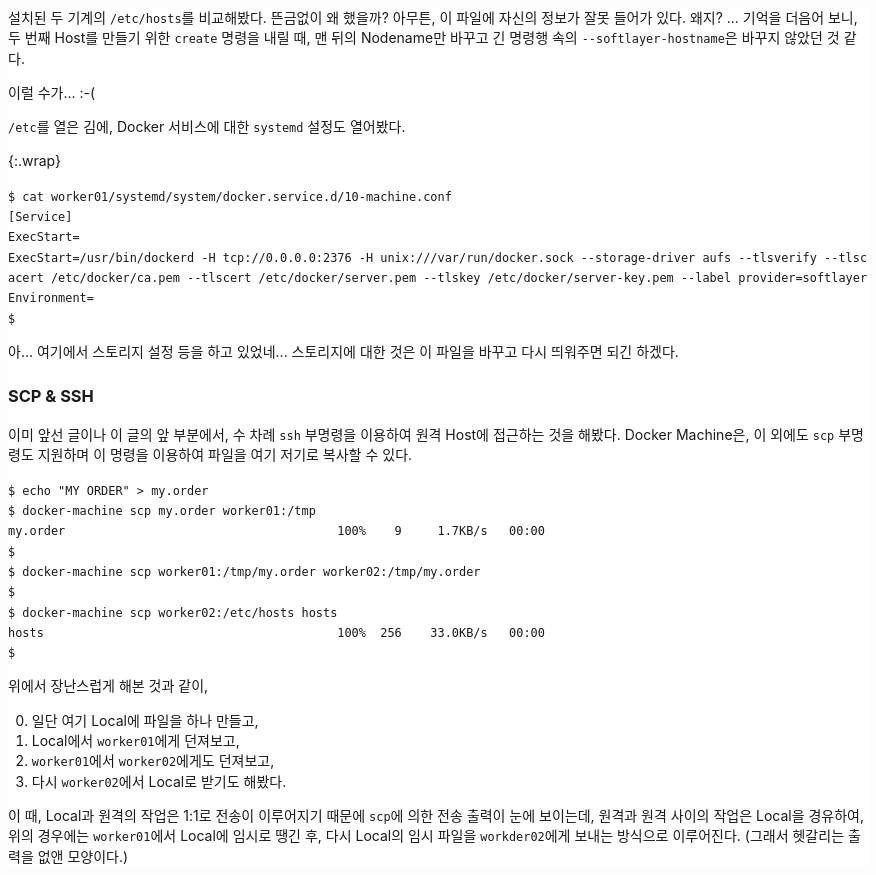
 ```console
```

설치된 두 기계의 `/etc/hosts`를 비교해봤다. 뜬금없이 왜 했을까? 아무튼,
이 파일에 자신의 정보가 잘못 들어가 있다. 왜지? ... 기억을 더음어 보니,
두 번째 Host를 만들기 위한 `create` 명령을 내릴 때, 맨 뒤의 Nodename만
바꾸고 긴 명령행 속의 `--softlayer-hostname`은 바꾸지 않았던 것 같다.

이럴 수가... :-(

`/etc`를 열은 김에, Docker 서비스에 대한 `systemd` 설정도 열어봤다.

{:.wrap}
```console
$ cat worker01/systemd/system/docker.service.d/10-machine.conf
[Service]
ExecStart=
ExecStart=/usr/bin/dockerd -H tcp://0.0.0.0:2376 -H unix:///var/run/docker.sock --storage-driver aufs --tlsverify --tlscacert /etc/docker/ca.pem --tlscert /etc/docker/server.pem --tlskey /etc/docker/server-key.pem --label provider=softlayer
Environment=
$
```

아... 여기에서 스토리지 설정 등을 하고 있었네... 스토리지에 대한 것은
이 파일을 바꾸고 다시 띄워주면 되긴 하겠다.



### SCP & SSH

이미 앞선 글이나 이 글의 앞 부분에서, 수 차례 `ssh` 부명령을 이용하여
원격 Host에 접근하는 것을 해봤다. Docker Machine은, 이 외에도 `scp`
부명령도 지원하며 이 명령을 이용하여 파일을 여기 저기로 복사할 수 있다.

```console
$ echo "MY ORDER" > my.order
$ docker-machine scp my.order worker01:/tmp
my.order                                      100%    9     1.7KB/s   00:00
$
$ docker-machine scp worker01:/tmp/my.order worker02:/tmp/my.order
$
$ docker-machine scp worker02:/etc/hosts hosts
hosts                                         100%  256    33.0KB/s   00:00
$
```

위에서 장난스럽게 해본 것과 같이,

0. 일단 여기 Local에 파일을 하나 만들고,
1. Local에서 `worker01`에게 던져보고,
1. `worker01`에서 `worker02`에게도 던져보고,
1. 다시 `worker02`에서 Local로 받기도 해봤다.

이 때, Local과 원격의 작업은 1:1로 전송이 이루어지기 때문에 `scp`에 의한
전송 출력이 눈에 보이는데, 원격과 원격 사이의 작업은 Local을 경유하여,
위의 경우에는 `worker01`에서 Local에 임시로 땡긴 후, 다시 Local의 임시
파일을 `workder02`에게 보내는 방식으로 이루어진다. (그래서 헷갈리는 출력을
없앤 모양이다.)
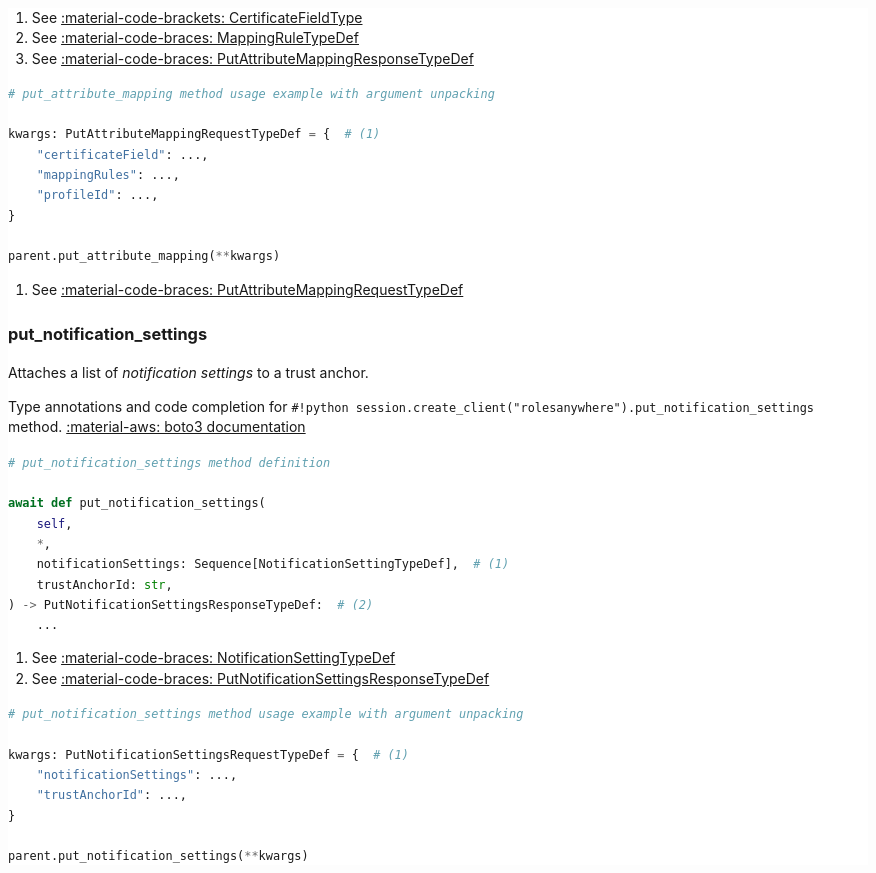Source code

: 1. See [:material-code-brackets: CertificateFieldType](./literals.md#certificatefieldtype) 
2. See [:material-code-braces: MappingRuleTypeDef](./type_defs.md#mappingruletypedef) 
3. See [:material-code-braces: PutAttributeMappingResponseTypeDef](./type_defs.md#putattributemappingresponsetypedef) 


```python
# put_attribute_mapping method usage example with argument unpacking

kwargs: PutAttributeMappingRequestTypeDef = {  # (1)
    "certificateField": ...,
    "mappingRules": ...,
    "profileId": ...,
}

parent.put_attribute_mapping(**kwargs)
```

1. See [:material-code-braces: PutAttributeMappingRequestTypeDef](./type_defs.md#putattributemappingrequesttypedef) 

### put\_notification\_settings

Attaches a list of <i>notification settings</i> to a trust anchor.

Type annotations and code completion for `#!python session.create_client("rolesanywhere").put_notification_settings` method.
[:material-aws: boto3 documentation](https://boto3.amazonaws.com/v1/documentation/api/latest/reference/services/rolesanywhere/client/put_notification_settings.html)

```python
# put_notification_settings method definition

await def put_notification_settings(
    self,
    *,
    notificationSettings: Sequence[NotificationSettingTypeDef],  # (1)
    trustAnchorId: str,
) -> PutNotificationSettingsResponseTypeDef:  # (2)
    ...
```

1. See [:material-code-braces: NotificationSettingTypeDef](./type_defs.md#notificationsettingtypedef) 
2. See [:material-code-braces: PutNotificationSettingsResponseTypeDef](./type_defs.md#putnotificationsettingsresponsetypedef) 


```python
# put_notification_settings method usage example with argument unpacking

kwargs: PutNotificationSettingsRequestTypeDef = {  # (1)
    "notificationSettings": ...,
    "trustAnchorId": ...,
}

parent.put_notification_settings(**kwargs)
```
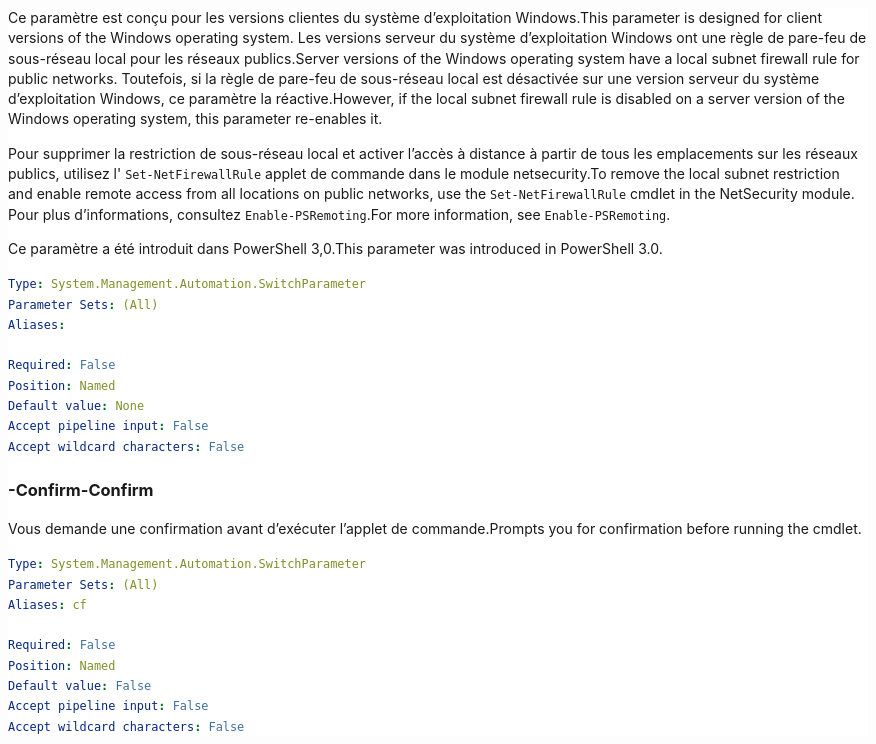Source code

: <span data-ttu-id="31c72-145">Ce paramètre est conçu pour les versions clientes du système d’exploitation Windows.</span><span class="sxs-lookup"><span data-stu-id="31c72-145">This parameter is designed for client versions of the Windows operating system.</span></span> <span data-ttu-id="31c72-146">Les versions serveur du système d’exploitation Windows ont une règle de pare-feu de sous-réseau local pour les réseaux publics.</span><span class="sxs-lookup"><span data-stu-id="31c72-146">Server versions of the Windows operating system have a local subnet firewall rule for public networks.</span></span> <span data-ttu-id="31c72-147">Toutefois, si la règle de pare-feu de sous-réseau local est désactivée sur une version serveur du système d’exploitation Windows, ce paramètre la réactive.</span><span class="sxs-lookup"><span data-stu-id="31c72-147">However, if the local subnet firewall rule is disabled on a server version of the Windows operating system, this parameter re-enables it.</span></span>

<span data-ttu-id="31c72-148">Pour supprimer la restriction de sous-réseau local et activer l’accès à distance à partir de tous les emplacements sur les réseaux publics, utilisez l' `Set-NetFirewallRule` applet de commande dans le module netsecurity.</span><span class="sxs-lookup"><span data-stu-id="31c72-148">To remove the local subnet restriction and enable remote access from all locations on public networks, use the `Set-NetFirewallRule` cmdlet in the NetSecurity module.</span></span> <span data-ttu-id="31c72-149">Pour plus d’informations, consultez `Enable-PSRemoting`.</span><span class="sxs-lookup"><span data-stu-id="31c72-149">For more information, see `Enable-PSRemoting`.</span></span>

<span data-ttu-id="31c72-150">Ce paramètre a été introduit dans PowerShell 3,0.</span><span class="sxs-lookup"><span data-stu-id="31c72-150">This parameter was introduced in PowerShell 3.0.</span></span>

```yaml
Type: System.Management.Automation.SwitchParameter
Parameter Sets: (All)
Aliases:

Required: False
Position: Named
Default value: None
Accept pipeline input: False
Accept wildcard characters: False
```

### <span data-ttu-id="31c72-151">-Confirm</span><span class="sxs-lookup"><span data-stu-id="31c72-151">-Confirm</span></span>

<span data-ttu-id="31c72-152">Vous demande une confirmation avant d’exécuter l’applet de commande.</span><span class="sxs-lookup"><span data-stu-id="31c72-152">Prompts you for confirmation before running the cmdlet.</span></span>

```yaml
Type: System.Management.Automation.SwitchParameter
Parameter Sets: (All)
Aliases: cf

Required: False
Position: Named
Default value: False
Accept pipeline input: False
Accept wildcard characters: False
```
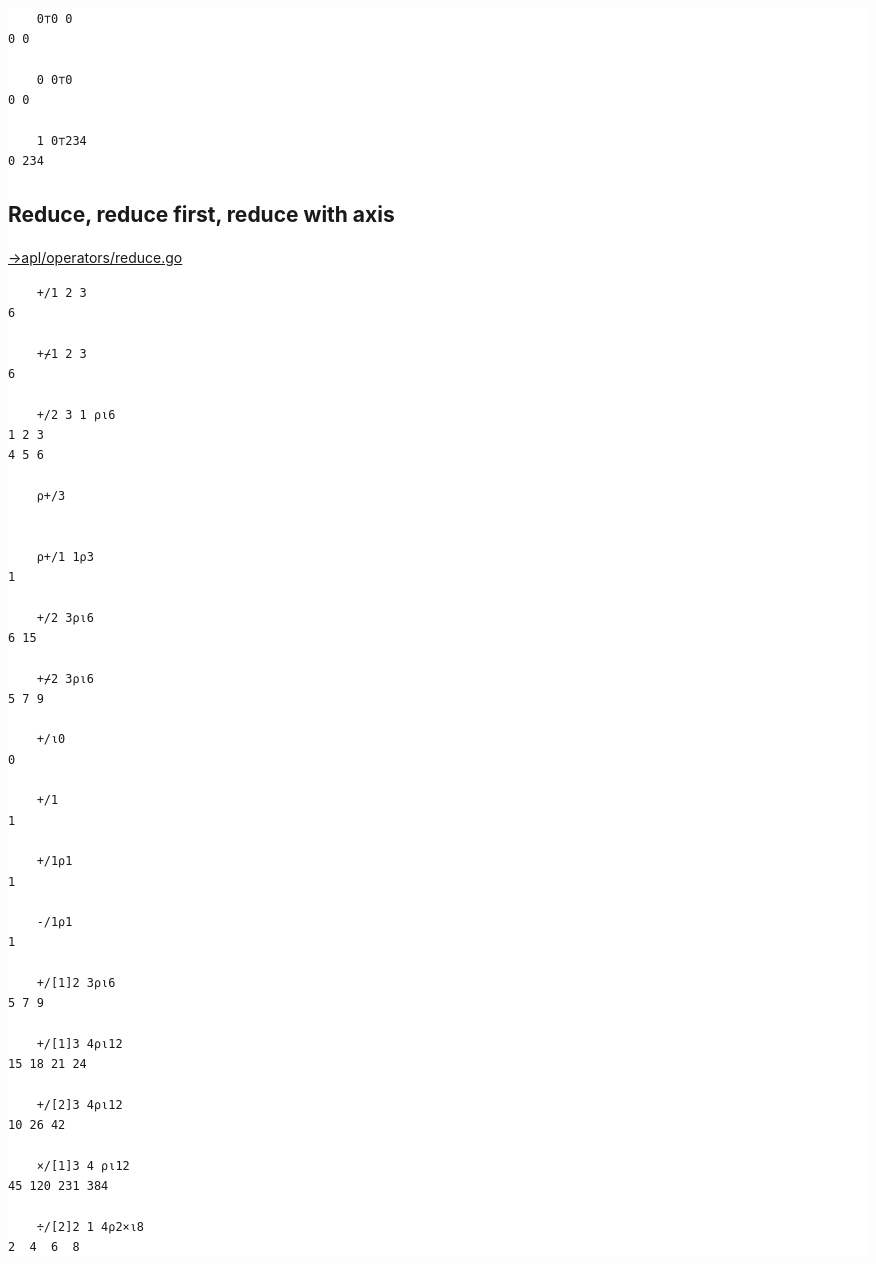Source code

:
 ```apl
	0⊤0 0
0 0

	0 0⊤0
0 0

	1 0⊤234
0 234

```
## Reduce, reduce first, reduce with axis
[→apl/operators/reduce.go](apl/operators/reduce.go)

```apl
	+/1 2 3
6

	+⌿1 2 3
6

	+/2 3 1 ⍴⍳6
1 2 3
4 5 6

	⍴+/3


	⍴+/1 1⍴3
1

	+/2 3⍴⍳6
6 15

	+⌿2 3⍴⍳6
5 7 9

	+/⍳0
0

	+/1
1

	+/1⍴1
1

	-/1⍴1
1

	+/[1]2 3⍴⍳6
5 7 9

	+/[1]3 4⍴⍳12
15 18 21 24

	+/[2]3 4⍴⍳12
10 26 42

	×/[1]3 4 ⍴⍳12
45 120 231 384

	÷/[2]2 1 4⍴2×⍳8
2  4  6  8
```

=== REQUIRED WORK ===
The answer must be an exact copy of the lines above, from the start of the records through the line with "아... 여기에서 스토리지 설정 등을 하고 있었네... 스토리지에 대한 것은", and of nothing else; no pictures belong in it.

=== TASK OUTPUT ===
 ```console
```

설치된 두 기계의 `/etc/hosts`를 비교해봤다. 뜬금없이 왜 했을까? 아무튼,
이 파일에 자신의 정보가 잘못 들어가 있다. 왜지? ... 기억을 더음어 보니,
두 번째 Host를 만들기 위한 `create` 명령을 내릴 때, 맨 뒤의 Nodename만
바꾸고 긴 명령행 속의 `--softlayer-hostname`은 바꾸지 않았던 것 같다.

이럴 수가... :-(

`/etc`를 열은 김에, Docker 서비스에 대한 `systemd` 설정도 열어봤다.

{:.wrap}
```console
$ cat worker01/systemd/system/docker.service.d/10-machine.conf
[Service]
ExecStart=
ExecStart=/usr/bin/dockerd -H tcp://0.0.0.0:2376 -H unix:///var/run/docker.sock --storage-driver aufs --tlsverify --tlscacert /etc/docker/ca.pem --tlscert /etc/docker/server.pem --tlskey /etc/docker/server-key.pem --label provider=softlayer
Environment=
$
```

아... 여기에서 스토리지 설정 등을 하고 있었네... 스토리지에 대한 것은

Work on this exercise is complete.